**Objectif de la tâche:** Reprenez toutes les lignes de la liste ci-dessous sous forme d'énumération numérotée, en omettant les lignes vides et les images.

──────────────────────────────

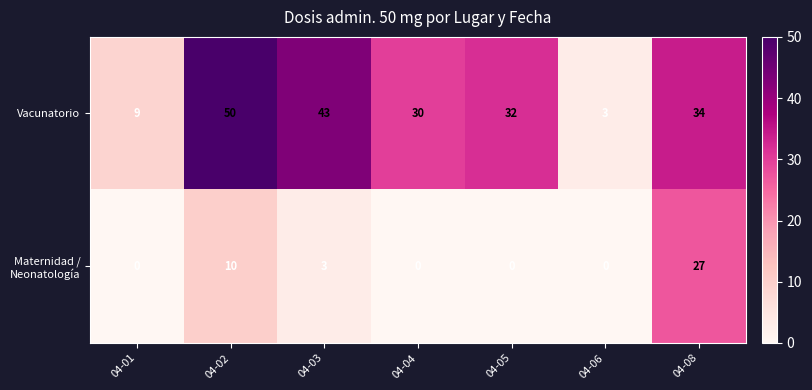

What is the total value across all series at 04-03?

46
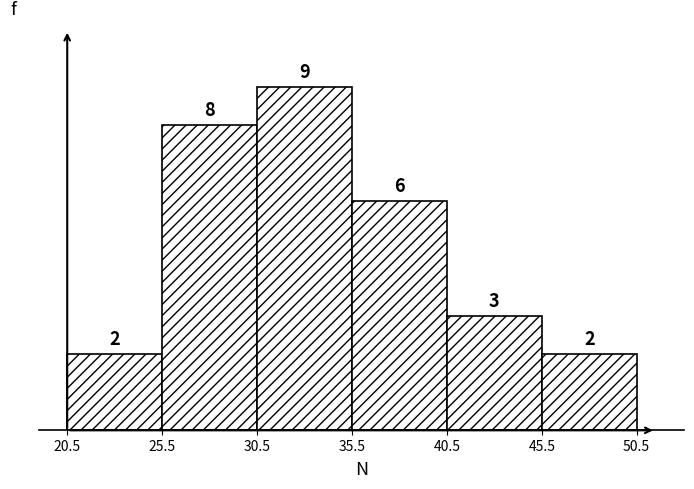

What is the height of the bar covering 40.5 to 45.5 on the x-axis?

3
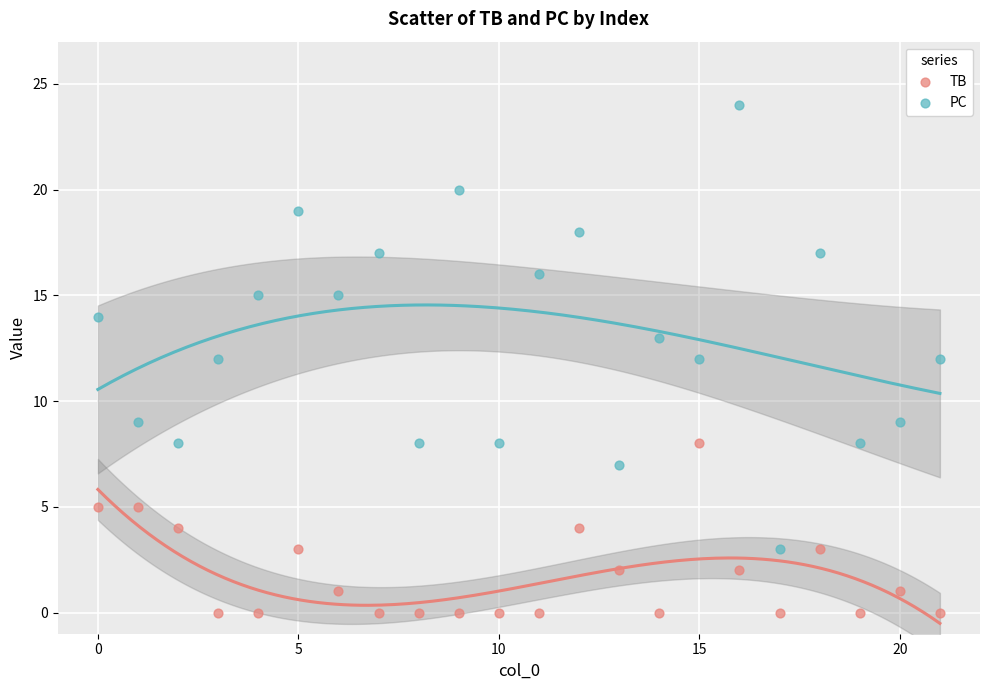

What are all the series names shown in the legend?

TB, PC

──────────────────────────────

**Résultat attendu:**
1. What is the total value across all series at 04-03?
2. 46
3. What is the height of the bar covering 40.5 to 45.5 on the x-axis?
4. 3
5. What are all the series names shown in the legend?
6. TB, PC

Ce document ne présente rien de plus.